Anyways. That was a bit tangental. My point really is that I didn't want any appearances of alliance with this movement and so I didn't try to get the facts out of the boys by asking a million questions. So I kinda didn't get the second half of the movie as much as I'm sure I was supposed to.
So besides the movie, Sven brought lemon cake (lemony goodness) and delicious orange and cream sherbert, and Chaz and I bought taco fixings. We had about a million tacos each and ate sizeable bowls of sherbert and some even ate cake too. I was feeling pretty proud of myself for not being too much fo a piggy and not eating a giant slice of cake or getting seconds on my gigantic bowl of sherbert, but then I looked aorund my seat and saw the THREE empty cans of Vanilla Coke lying there, mocking me. How I drank three cans without exploding, I've no idea, but I think it has something to do with the fact that I've been exceedingly good at not drinking any tonic for the last four or five months. I really have. I've had a couple of glasses of Coke at parties and stuff, and I definitely drink my IBC on palooza nights, but other than strictly party settings, I haven't touched caffiene tonics at all, and I've only had about four cups of coffee since then. At first I missed it dreadfully, back when I was undergoing extensive and strenuous detox from all manner of fun foods while on INH for my probably-wasn't-tuberculosis-but-I-missed-olives-so-much-I-almost-wished-it-was period. But after all that, caffiene was no longer necessary really. Now that it's so rare that I drink it, if I ever am having an awful day at school and I really, really need a pick-me-up, if I grab myself a coffee, it's like being on speed. I culture petri dishes like a maniac, my hands shaking and pupils dilated. My professor told me I should probably get my blood sugar tested because I was shaking while innoculating loops of Escherichia Coli into delicious broth media, but I told her it was because I had coffe. She looked at me like I was the biggest weenie in the world. Good times, good times.
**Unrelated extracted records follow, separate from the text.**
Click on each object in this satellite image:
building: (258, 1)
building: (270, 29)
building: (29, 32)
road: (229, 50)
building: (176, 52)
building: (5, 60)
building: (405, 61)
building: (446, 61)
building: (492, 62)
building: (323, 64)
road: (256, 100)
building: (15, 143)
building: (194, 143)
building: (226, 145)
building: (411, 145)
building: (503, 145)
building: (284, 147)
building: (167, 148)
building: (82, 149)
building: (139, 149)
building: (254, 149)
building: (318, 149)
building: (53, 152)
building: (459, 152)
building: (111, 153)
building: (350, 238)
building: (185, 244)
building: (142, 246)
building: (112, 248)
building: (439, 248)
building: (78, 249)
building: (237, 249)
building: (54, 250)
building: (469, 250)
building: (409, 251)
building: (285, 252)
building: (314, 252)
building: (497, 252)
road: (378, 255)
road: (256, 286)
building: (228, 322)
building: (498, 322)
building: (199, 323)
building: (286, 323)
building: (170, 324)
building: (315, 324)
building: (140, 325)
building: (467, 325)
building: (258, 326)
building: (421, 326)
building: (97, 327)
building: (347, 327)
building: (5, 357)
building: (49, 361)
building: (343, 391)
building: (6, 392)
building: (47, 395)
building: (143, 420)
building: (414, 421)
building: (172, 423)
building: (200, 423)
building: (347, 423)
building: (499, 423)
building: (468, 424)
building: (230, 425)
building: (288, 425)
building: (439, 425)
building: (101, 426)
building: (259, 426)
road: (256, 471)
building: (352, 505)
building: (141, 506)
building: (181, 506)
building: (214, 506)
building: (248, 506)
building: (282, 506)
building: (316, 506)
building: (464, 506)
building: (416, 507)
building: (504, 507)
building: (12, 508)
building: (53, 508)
So. Recap. Cake, Icecream, Vanilla Coke, Sahara, and...
Well. Andrew also got those little pressurized air capsules you use for cleaning/dusting out your compy. He used it to carbonate his Coke to a froth such as is not possibly scientifically feasible to the human brain. The bubbles were a thing of awe.
And that's the last time, I promise you, that I will ever use the phrase, "The bubbles were a thing of awe." At least for a very, very long time.